> [Task material]
* * * * * * * * *

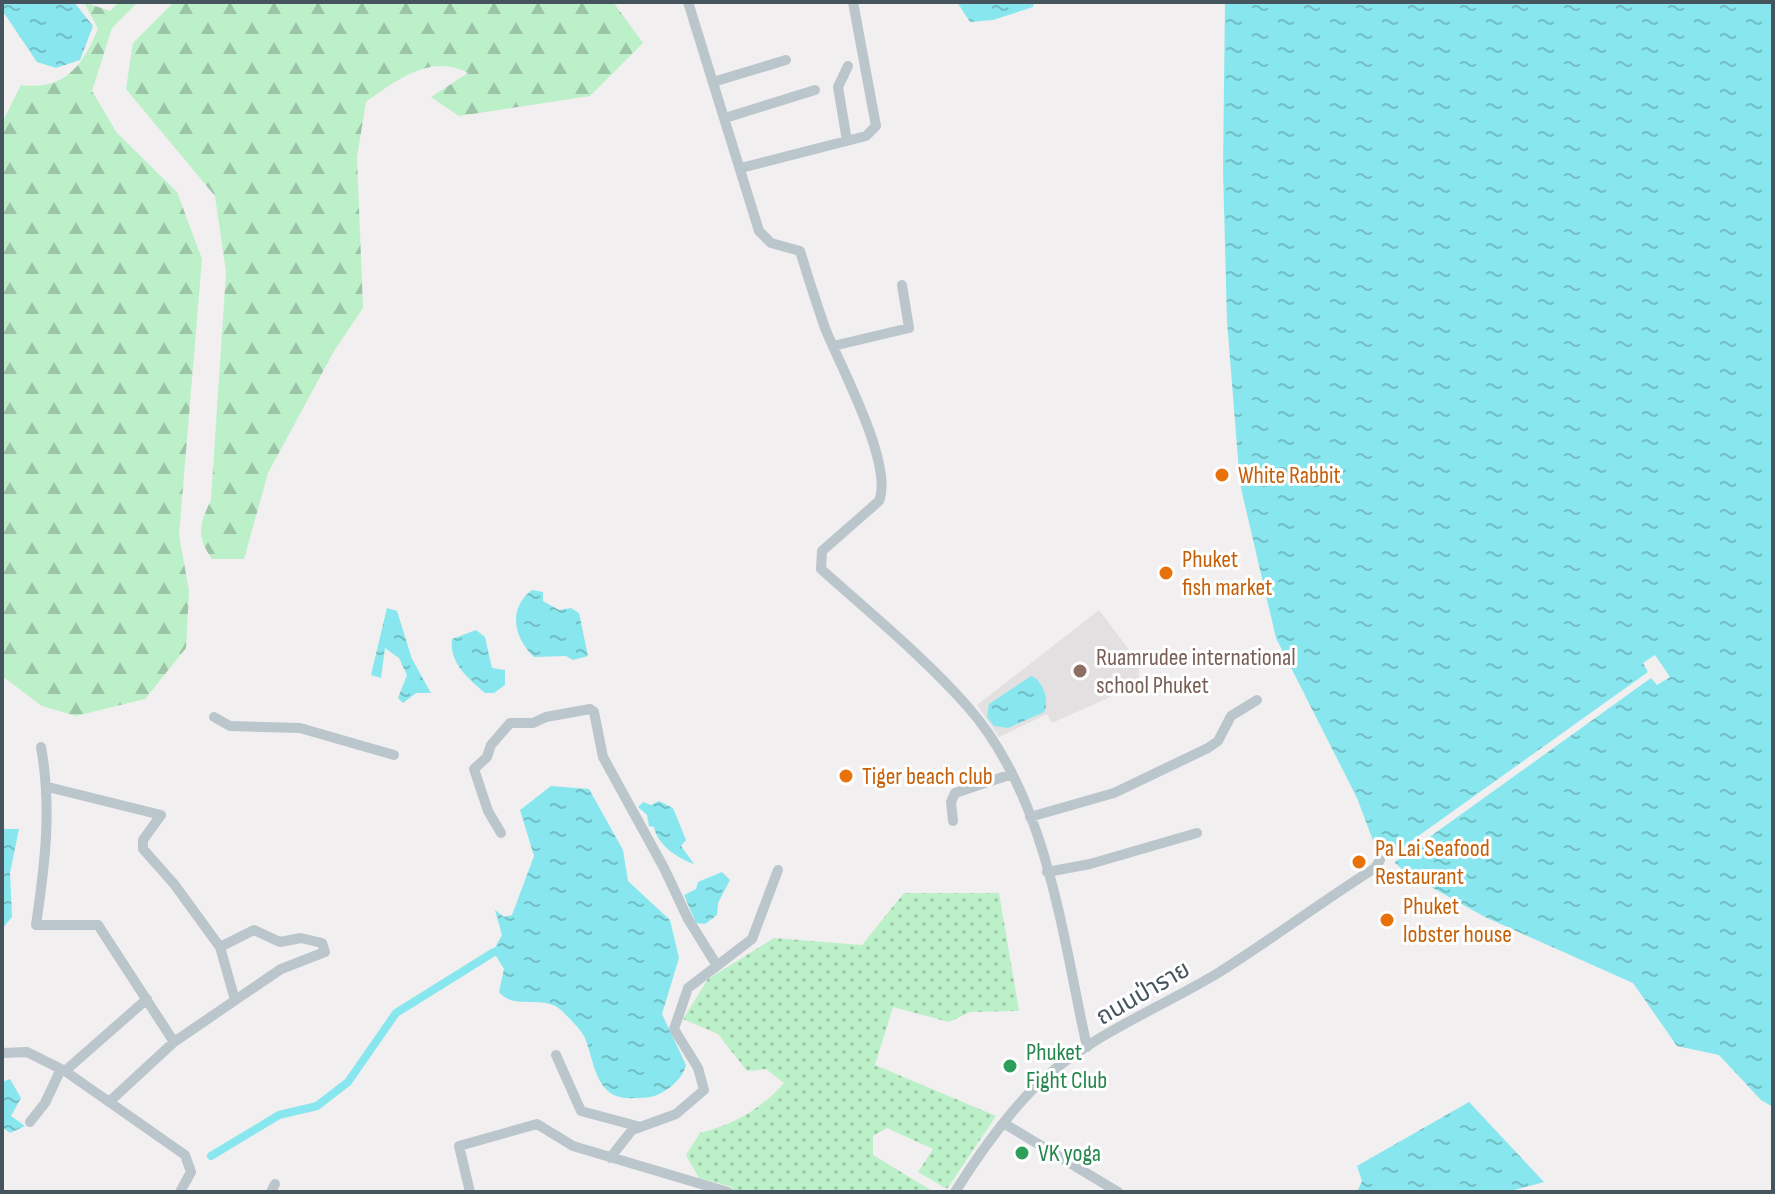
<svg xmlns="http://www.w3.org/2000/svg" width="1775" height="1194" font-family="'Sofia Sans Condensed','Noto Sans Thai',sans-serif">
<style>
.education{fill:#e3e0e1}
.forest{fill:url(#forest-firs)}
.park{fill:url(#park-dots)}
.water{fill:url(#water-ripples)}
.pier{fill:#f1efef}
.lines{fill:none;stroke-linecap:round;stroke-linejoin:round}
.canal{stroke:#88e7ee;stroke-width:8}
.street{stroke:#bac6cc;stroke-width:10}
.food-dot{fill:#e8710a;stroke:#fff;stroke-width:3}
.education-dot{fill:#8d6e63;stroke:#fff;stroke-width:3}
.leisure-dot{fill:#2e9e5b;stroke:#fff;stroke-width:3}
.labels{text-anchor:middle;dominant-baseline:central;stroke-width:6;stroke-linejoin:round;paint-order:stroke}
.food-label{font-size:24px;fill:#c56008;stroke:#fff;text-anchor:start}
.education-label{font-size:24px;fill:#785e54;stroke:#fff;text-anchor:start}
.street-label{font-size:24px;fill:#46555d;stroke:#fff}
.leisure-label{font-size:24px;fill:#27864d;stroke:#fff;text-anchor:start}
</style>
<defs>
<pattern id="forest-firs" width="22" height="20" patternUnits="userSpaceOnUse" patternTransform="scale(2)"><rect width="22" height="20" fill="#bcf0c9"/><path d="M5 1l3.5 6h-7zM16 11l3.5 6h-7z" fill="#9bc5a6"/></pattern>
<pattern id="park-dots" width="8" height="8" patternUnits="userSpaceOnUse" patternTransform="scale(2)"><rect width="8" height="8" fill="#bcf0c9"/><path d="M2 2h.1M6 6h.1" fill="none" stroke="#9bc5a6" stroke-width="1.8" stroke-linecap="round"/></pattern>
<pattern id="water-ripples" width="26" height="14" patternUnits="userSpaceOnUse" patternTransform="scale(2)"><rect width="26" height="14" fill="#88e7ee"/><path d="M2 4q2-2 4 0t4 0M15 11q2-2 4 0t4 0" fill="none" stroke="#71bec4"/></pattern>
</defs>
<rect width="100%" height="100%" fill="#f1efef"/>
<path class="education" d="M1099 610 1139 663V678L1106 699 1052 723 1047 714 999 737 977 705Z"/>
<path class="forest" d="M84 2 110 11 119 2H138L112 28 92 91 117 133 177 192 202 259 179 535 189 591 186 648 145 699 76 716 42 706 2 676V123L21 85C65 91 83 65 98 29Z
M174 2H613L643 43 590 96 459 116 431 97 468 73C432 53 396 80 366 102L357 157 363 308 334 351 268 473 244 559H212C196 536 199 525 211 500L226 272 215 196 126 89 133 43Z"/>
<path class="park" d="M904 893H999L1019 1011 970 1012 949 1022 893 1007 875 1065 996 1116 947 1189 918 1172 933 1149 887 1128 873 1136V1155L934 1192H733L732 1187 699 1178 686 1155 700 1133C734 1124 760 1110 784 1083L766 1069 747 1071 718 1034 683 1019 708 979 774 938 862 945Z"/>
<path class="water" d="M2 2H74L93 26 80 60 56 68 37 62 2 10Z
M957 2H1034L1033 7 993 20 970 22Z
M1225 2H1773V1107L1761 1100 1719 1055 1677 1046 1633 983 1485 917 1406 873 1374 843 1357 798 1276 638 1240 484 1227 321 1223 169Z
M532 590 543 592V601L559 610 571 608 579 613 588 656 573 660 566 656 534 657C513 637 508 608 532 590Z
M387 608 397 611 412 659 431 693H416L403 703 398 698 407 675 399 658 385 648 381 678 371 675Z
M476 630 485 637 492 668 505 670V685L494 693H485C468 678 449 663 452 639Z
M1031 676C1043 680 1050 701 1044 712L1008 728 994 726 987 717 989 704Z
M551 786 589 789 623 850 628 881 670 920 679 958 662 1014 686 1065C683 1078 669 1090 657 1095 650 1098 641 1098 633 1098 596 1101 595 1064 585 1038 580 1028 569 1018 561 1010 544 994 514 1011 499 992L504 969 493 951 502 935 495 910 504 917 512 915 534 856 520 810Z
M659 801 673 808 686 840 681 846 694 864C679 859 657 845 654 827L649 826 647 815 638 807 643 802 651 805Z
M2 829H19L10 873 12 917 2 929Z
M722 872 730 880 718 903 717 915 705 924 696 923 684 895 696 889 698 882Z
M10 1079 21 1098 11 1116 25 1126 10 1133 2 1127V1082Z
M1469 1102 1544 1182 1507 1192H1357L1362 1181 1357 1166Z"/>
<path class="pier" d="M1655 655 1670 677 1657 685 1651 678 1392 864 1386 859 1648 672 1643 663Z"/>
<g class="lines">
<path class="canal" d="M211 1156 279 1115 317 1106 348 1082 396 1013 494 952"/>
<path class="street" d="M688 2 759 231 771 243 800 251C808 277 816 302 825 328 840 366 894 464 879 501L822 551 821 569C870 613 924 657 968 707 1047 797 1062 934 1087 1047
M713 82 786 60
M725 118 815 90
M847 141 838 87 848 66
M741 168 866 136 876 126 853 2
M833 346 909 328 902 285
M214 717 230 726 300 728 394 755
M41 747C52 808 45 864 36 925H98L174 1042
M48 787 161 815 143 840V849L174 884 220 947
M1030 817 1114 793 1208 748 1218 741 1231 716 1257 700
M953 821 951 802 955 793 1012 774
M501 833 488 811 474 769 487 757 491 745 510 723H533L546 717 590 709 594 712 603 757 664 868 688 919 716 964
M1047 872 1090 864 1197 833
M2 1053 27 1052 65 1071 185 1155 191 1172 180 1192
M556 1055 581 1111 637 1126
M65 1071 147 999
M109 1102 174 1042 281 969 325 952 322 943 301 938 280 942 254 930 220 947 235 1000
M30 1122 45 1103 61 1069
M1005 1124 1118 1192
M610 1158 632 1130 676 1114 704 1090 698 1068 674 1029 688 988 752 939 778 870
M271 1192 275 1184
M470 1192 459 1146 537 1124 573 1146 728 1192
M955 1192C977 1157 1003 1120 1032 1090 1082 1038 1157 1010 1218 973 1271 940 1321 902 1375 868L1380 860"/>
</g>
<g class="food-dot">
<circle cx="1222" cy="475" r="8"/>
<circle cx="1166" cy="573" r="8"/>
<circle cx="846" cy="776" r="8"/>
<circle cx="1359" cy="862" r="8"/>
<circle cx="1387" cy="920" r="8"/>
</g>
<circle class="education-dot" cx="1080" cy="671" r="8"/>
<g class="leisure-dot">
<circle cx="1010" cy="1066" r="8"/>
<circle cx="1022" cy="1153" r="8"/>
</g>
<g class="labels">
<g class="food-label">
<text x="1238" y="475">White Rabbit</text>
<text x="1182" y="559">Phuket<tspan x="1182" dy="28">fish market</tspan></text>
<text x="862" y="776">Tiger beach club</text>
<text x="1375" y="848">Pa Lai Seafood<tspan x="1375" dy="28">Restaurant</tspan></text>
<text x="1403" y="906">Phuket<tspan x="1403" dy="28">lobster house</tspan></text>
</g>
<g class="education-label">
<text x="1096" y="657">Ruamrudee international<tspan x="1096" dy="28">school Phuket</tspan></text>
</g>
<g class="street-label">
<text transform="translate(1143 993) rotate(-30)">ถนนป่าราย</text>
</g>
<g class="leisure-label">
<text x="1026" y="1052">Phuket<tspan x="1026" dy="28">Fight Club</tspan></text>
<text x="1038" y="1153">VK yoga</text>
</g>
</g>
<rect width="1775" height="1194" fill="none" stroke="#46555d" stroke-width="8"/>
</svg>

* * * * * * * * *

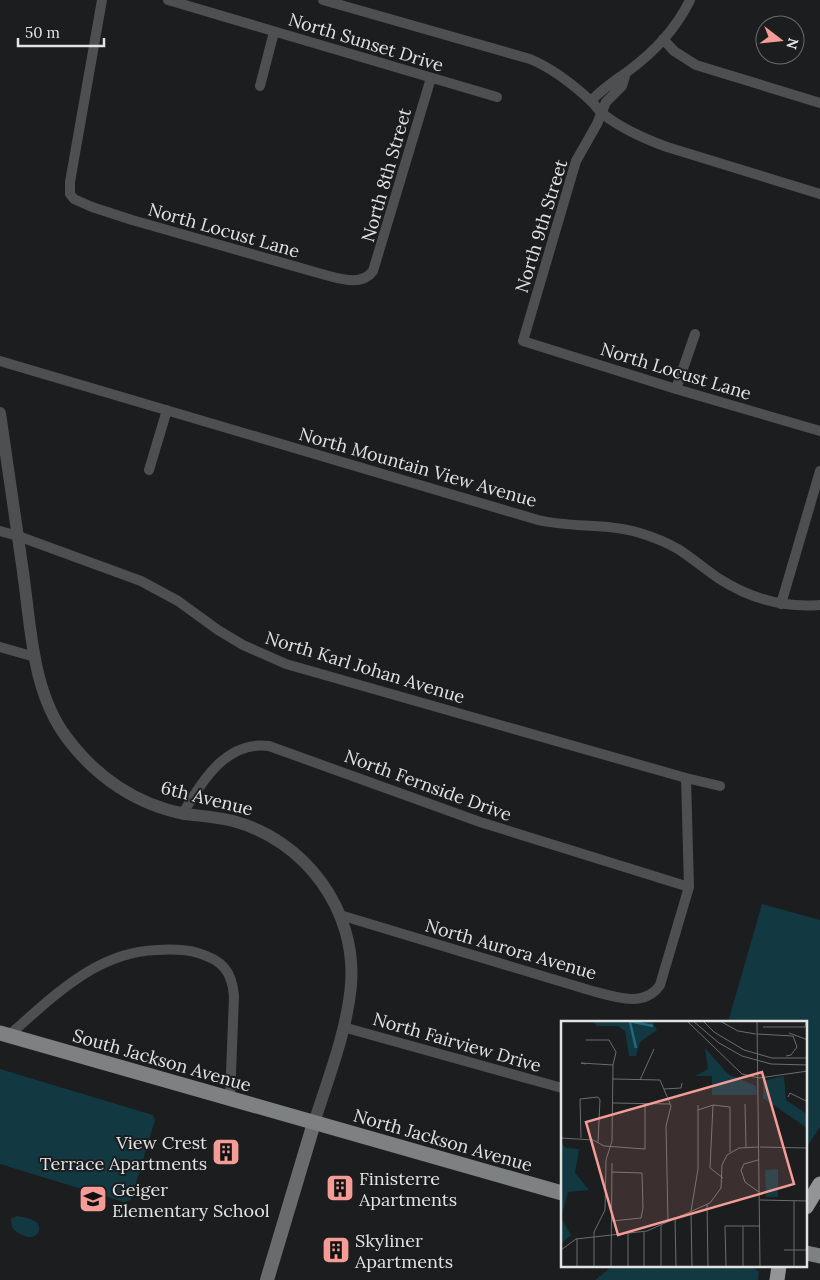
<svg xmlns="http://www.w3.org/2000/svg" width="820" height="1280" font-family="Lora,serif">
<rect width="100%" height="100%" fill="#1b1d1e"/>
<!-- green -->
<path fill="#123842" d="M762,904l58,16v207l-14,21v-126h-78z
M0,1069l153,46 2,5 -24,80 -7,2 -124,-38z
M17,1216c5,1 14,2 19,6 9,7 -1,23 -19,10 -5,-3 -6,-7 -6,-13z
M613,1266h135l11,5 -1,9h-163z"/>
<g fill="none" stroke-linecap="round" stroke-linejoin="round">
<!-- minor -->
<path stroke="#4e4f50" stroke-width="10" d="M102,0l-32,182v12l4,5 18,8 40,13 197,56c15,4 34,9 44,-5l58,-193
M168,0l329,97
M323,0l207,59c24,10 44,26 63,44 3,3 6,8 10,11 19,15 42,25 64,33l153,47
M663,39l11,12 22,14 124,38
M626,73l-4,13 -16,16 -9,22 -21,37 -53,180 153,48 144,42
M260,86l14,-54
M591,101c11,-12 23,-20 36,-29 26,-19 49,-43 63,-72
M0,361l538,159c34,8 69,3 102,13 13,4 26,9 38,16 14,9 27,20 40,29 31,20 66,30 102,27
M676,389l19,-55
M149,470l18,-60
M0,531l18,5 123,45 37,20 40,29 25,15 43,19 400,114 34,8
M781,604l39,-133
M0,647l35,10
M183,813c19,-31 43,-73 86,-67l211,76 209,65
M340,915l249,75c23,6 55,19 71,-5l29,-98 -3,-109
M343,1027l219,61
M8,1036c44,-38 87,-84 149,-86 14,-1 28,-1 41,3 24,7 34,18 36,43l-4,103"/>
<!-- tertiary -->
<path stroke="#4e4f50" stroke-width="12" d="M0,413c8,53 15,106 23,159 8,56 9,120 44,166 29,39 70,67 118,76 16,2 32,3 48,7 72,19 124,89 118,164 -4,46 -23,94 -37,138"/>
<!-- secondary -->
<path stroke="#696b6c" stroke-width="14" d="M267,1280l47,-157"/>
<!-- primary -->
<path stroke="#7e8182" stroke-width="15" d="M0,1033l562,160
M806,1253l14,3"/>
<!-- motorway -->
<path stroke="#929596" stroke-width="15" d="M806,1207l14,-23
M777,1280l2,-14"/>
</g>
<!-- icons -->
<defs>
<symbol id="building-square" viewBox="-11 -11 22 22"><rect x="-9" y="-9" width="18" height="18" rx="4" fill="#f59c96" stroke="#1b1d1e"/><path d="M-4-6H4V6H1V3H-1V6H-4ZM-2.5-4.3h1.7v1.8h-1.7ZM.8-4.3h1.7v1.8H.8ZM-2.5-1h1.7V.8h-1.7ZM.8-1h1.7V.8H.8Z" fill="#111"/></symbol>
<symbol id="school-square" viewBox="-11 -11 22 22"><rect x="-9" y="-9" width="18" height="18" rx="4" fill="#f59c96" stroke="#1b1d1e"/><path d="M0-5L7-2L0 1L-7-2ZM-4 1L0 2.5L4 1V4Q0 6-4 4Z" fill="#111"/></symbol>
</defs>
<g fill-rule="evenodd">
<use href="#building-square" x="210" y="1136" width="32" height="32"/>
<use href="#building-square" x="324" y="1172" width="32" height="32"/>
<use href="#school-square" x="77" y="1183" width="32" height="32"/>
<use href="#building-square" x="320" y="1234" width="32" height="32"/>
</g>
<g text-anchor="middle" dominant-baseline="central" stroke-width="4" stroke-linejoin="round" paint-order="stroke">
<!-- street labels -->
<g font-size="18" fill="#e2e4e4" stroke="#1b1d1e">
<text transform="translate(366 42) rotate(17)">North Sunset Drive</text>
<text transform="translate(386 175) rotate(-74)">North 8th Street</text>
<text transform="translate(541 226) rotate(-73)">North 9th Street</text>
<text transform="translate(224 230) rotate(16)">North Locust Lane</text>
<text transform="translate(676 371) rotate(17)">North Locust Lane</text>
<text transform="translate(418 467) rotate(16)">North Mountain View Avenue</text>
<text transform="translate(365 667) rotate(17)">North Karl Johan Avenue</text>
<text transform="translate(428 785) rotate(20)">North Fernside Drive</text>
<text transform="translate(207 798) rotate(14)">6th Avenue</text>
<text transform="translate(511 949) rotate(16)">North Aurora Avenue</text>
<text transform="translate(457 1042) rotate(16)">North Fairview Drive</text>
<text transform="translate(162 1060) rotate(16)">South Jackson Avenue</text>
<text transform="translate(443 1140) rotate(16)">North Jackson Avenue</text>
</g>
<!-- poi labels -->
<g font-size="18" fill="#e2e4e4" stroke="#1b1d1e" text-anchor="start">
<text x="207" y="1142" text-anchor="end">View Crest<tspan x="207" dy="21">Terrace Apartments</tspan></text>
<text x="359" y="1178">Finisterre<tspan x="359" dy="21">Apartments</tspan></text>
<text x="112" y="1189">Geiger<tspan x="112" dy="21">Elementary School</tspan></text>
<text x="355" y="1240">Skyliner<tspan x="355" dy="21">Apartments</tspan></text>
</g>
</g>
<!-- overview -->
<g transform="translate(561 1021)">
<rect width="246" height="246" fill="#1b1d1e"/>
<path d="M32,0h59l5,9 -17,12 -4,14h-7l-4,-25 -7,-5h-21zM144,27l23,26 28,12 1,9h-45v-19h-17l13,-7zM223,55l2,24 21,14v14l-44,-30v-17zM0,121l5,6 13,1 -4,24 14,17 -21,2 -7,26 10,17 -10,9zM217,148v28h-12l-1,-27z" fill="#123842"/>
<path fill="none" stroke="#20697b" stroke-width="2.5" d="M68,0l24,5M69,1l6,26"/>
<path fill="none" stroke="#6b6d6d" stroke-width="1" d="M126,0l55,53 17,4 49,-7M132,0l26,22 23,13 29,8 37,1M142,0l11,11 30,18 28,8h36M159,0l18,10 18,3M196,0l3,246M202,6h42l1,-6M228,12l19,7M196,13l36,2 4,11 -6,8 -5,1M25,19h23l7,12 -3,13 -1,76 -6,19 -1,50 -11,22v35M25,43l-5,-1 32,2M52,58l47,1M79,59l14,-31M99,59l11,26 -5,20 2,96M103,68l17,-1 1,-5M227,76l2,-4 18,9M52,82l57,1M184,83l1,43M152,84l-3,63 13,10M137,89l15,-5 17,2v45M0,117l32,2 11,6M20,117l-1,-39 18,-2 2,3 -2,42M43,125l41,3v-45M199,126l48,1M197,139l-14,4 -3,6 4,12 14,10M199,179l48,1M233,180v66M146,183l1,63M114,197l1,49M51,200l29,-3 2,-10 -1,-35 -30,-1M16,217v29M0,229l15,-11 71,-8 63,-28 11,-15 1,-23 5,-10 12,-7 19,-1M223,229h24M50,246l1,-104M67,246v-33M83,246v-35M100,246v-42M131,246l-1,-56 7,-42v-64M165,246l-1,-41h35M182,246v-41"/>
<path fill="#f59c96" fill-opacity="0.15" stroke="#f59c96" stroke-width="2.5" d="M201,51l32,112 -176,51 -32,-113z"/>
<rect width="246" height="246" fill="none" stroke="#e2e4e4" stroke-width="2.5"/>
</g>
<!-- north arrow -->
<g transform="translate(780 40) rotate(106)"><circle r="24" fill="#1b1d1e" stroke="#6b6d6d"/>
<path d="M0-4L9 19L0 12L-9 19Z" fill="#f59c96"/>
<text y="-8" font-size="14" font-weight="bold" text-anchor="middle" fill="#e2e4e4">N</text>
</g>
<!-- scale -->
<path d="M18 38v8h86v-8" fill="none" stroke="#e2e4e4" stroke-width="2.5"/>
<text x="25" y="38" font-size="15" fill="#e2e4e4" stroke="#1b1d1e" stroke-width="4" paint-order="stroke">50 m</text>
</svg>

* * * * * * * * *

> [Task details] Show every line of the records above that contains the word "lines".

> [Result of this task]
.lines{fill:none;stroke-linecap:round;stroke-linejoin:round}
<g class="lines">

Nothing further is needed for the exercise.